2008 Paul Boersma & Silke Hamann:
The evolution of auditory dispersion in bidirectional constraint grammars.
Phonology 25: 217–270.
Material: scripts for the simulations and pictures.
Earlier version: Rutgers Optimality Archive 909, 2007/04/17.
Earlier version: Handout OCP 3, Budapest, 2006/01/17.

The same idea still works with neural networks:

2020 Paul Boersma, Titia Benders & Klaas Seinhorst:
Neural networks for phonology and phonetics.
Journal of Language Modelling 8: 103–177.
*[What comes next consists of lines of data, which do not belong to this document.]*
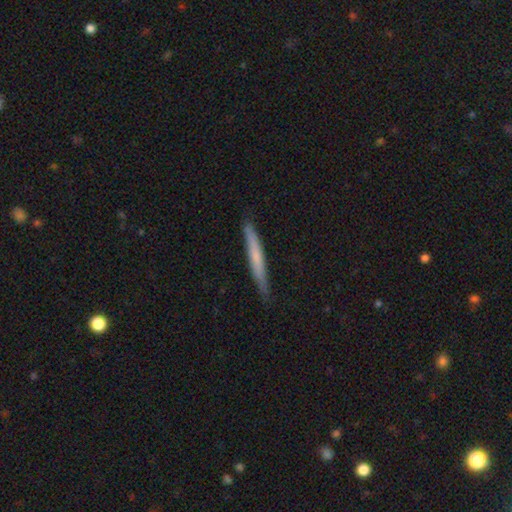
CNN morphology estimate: Q: Smooth or featured?
A: smooth (59%); runner-up: featured or disk (36%)
Q: How rounded?
A: cigar-shaped (96%); runner-up: in between (2%)
Q: Merging?
A: none (87%); runner-up: minor disturbance (11%)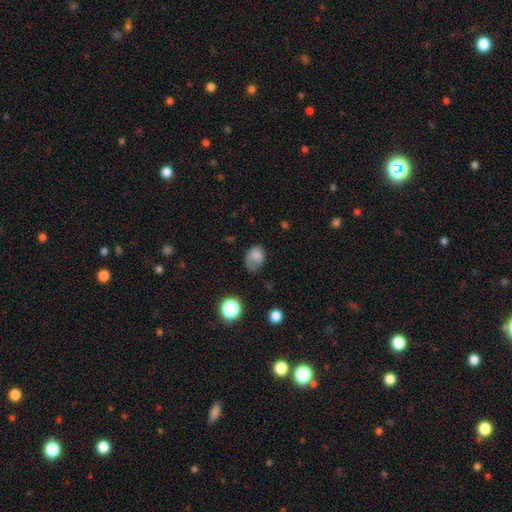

Some sound change occurs by lexical diffusion. A typical example is segment deletion, such as the change from English /kni:/ 'knee' to /ni:/. In a parallel bidirectional model of phonological and phonetic production, if the lexicon distinguishes between Meaning and Underlying Form so that Richness of the Base is in the Meaning, such lexical diffusion can occur in lexical selection:

2007/07/08 The evolution of phonotactic distributions in the lexicon.
Presentation Workshop on Variation, Gradience and Frequency in Phonology, Stanford. 32 slides.

A case study:

2007/10/27 Paul Boersma & Joe Pater:
Constructing constraints from language data: the case of Canadian English diphthongs.
Handout NELS 38, Ottawa. 18 pages.

A paper on Franconian tonogenesis, which is inspired by multi-level phonology and phonetics, but does not formalize it (for more, see Limburgian):

2018 The history of the Franconian tone contrast.
In Wolfgang Kehrein, Björn Köhnlein, Paul Boersma & Marc van Oostendorp (eds.): Segmental structure and tone, 27–67. Berlin: Walter De Gruyter.
Earlier version: Presentation NVFW, Antwerpen, 2002/05/24.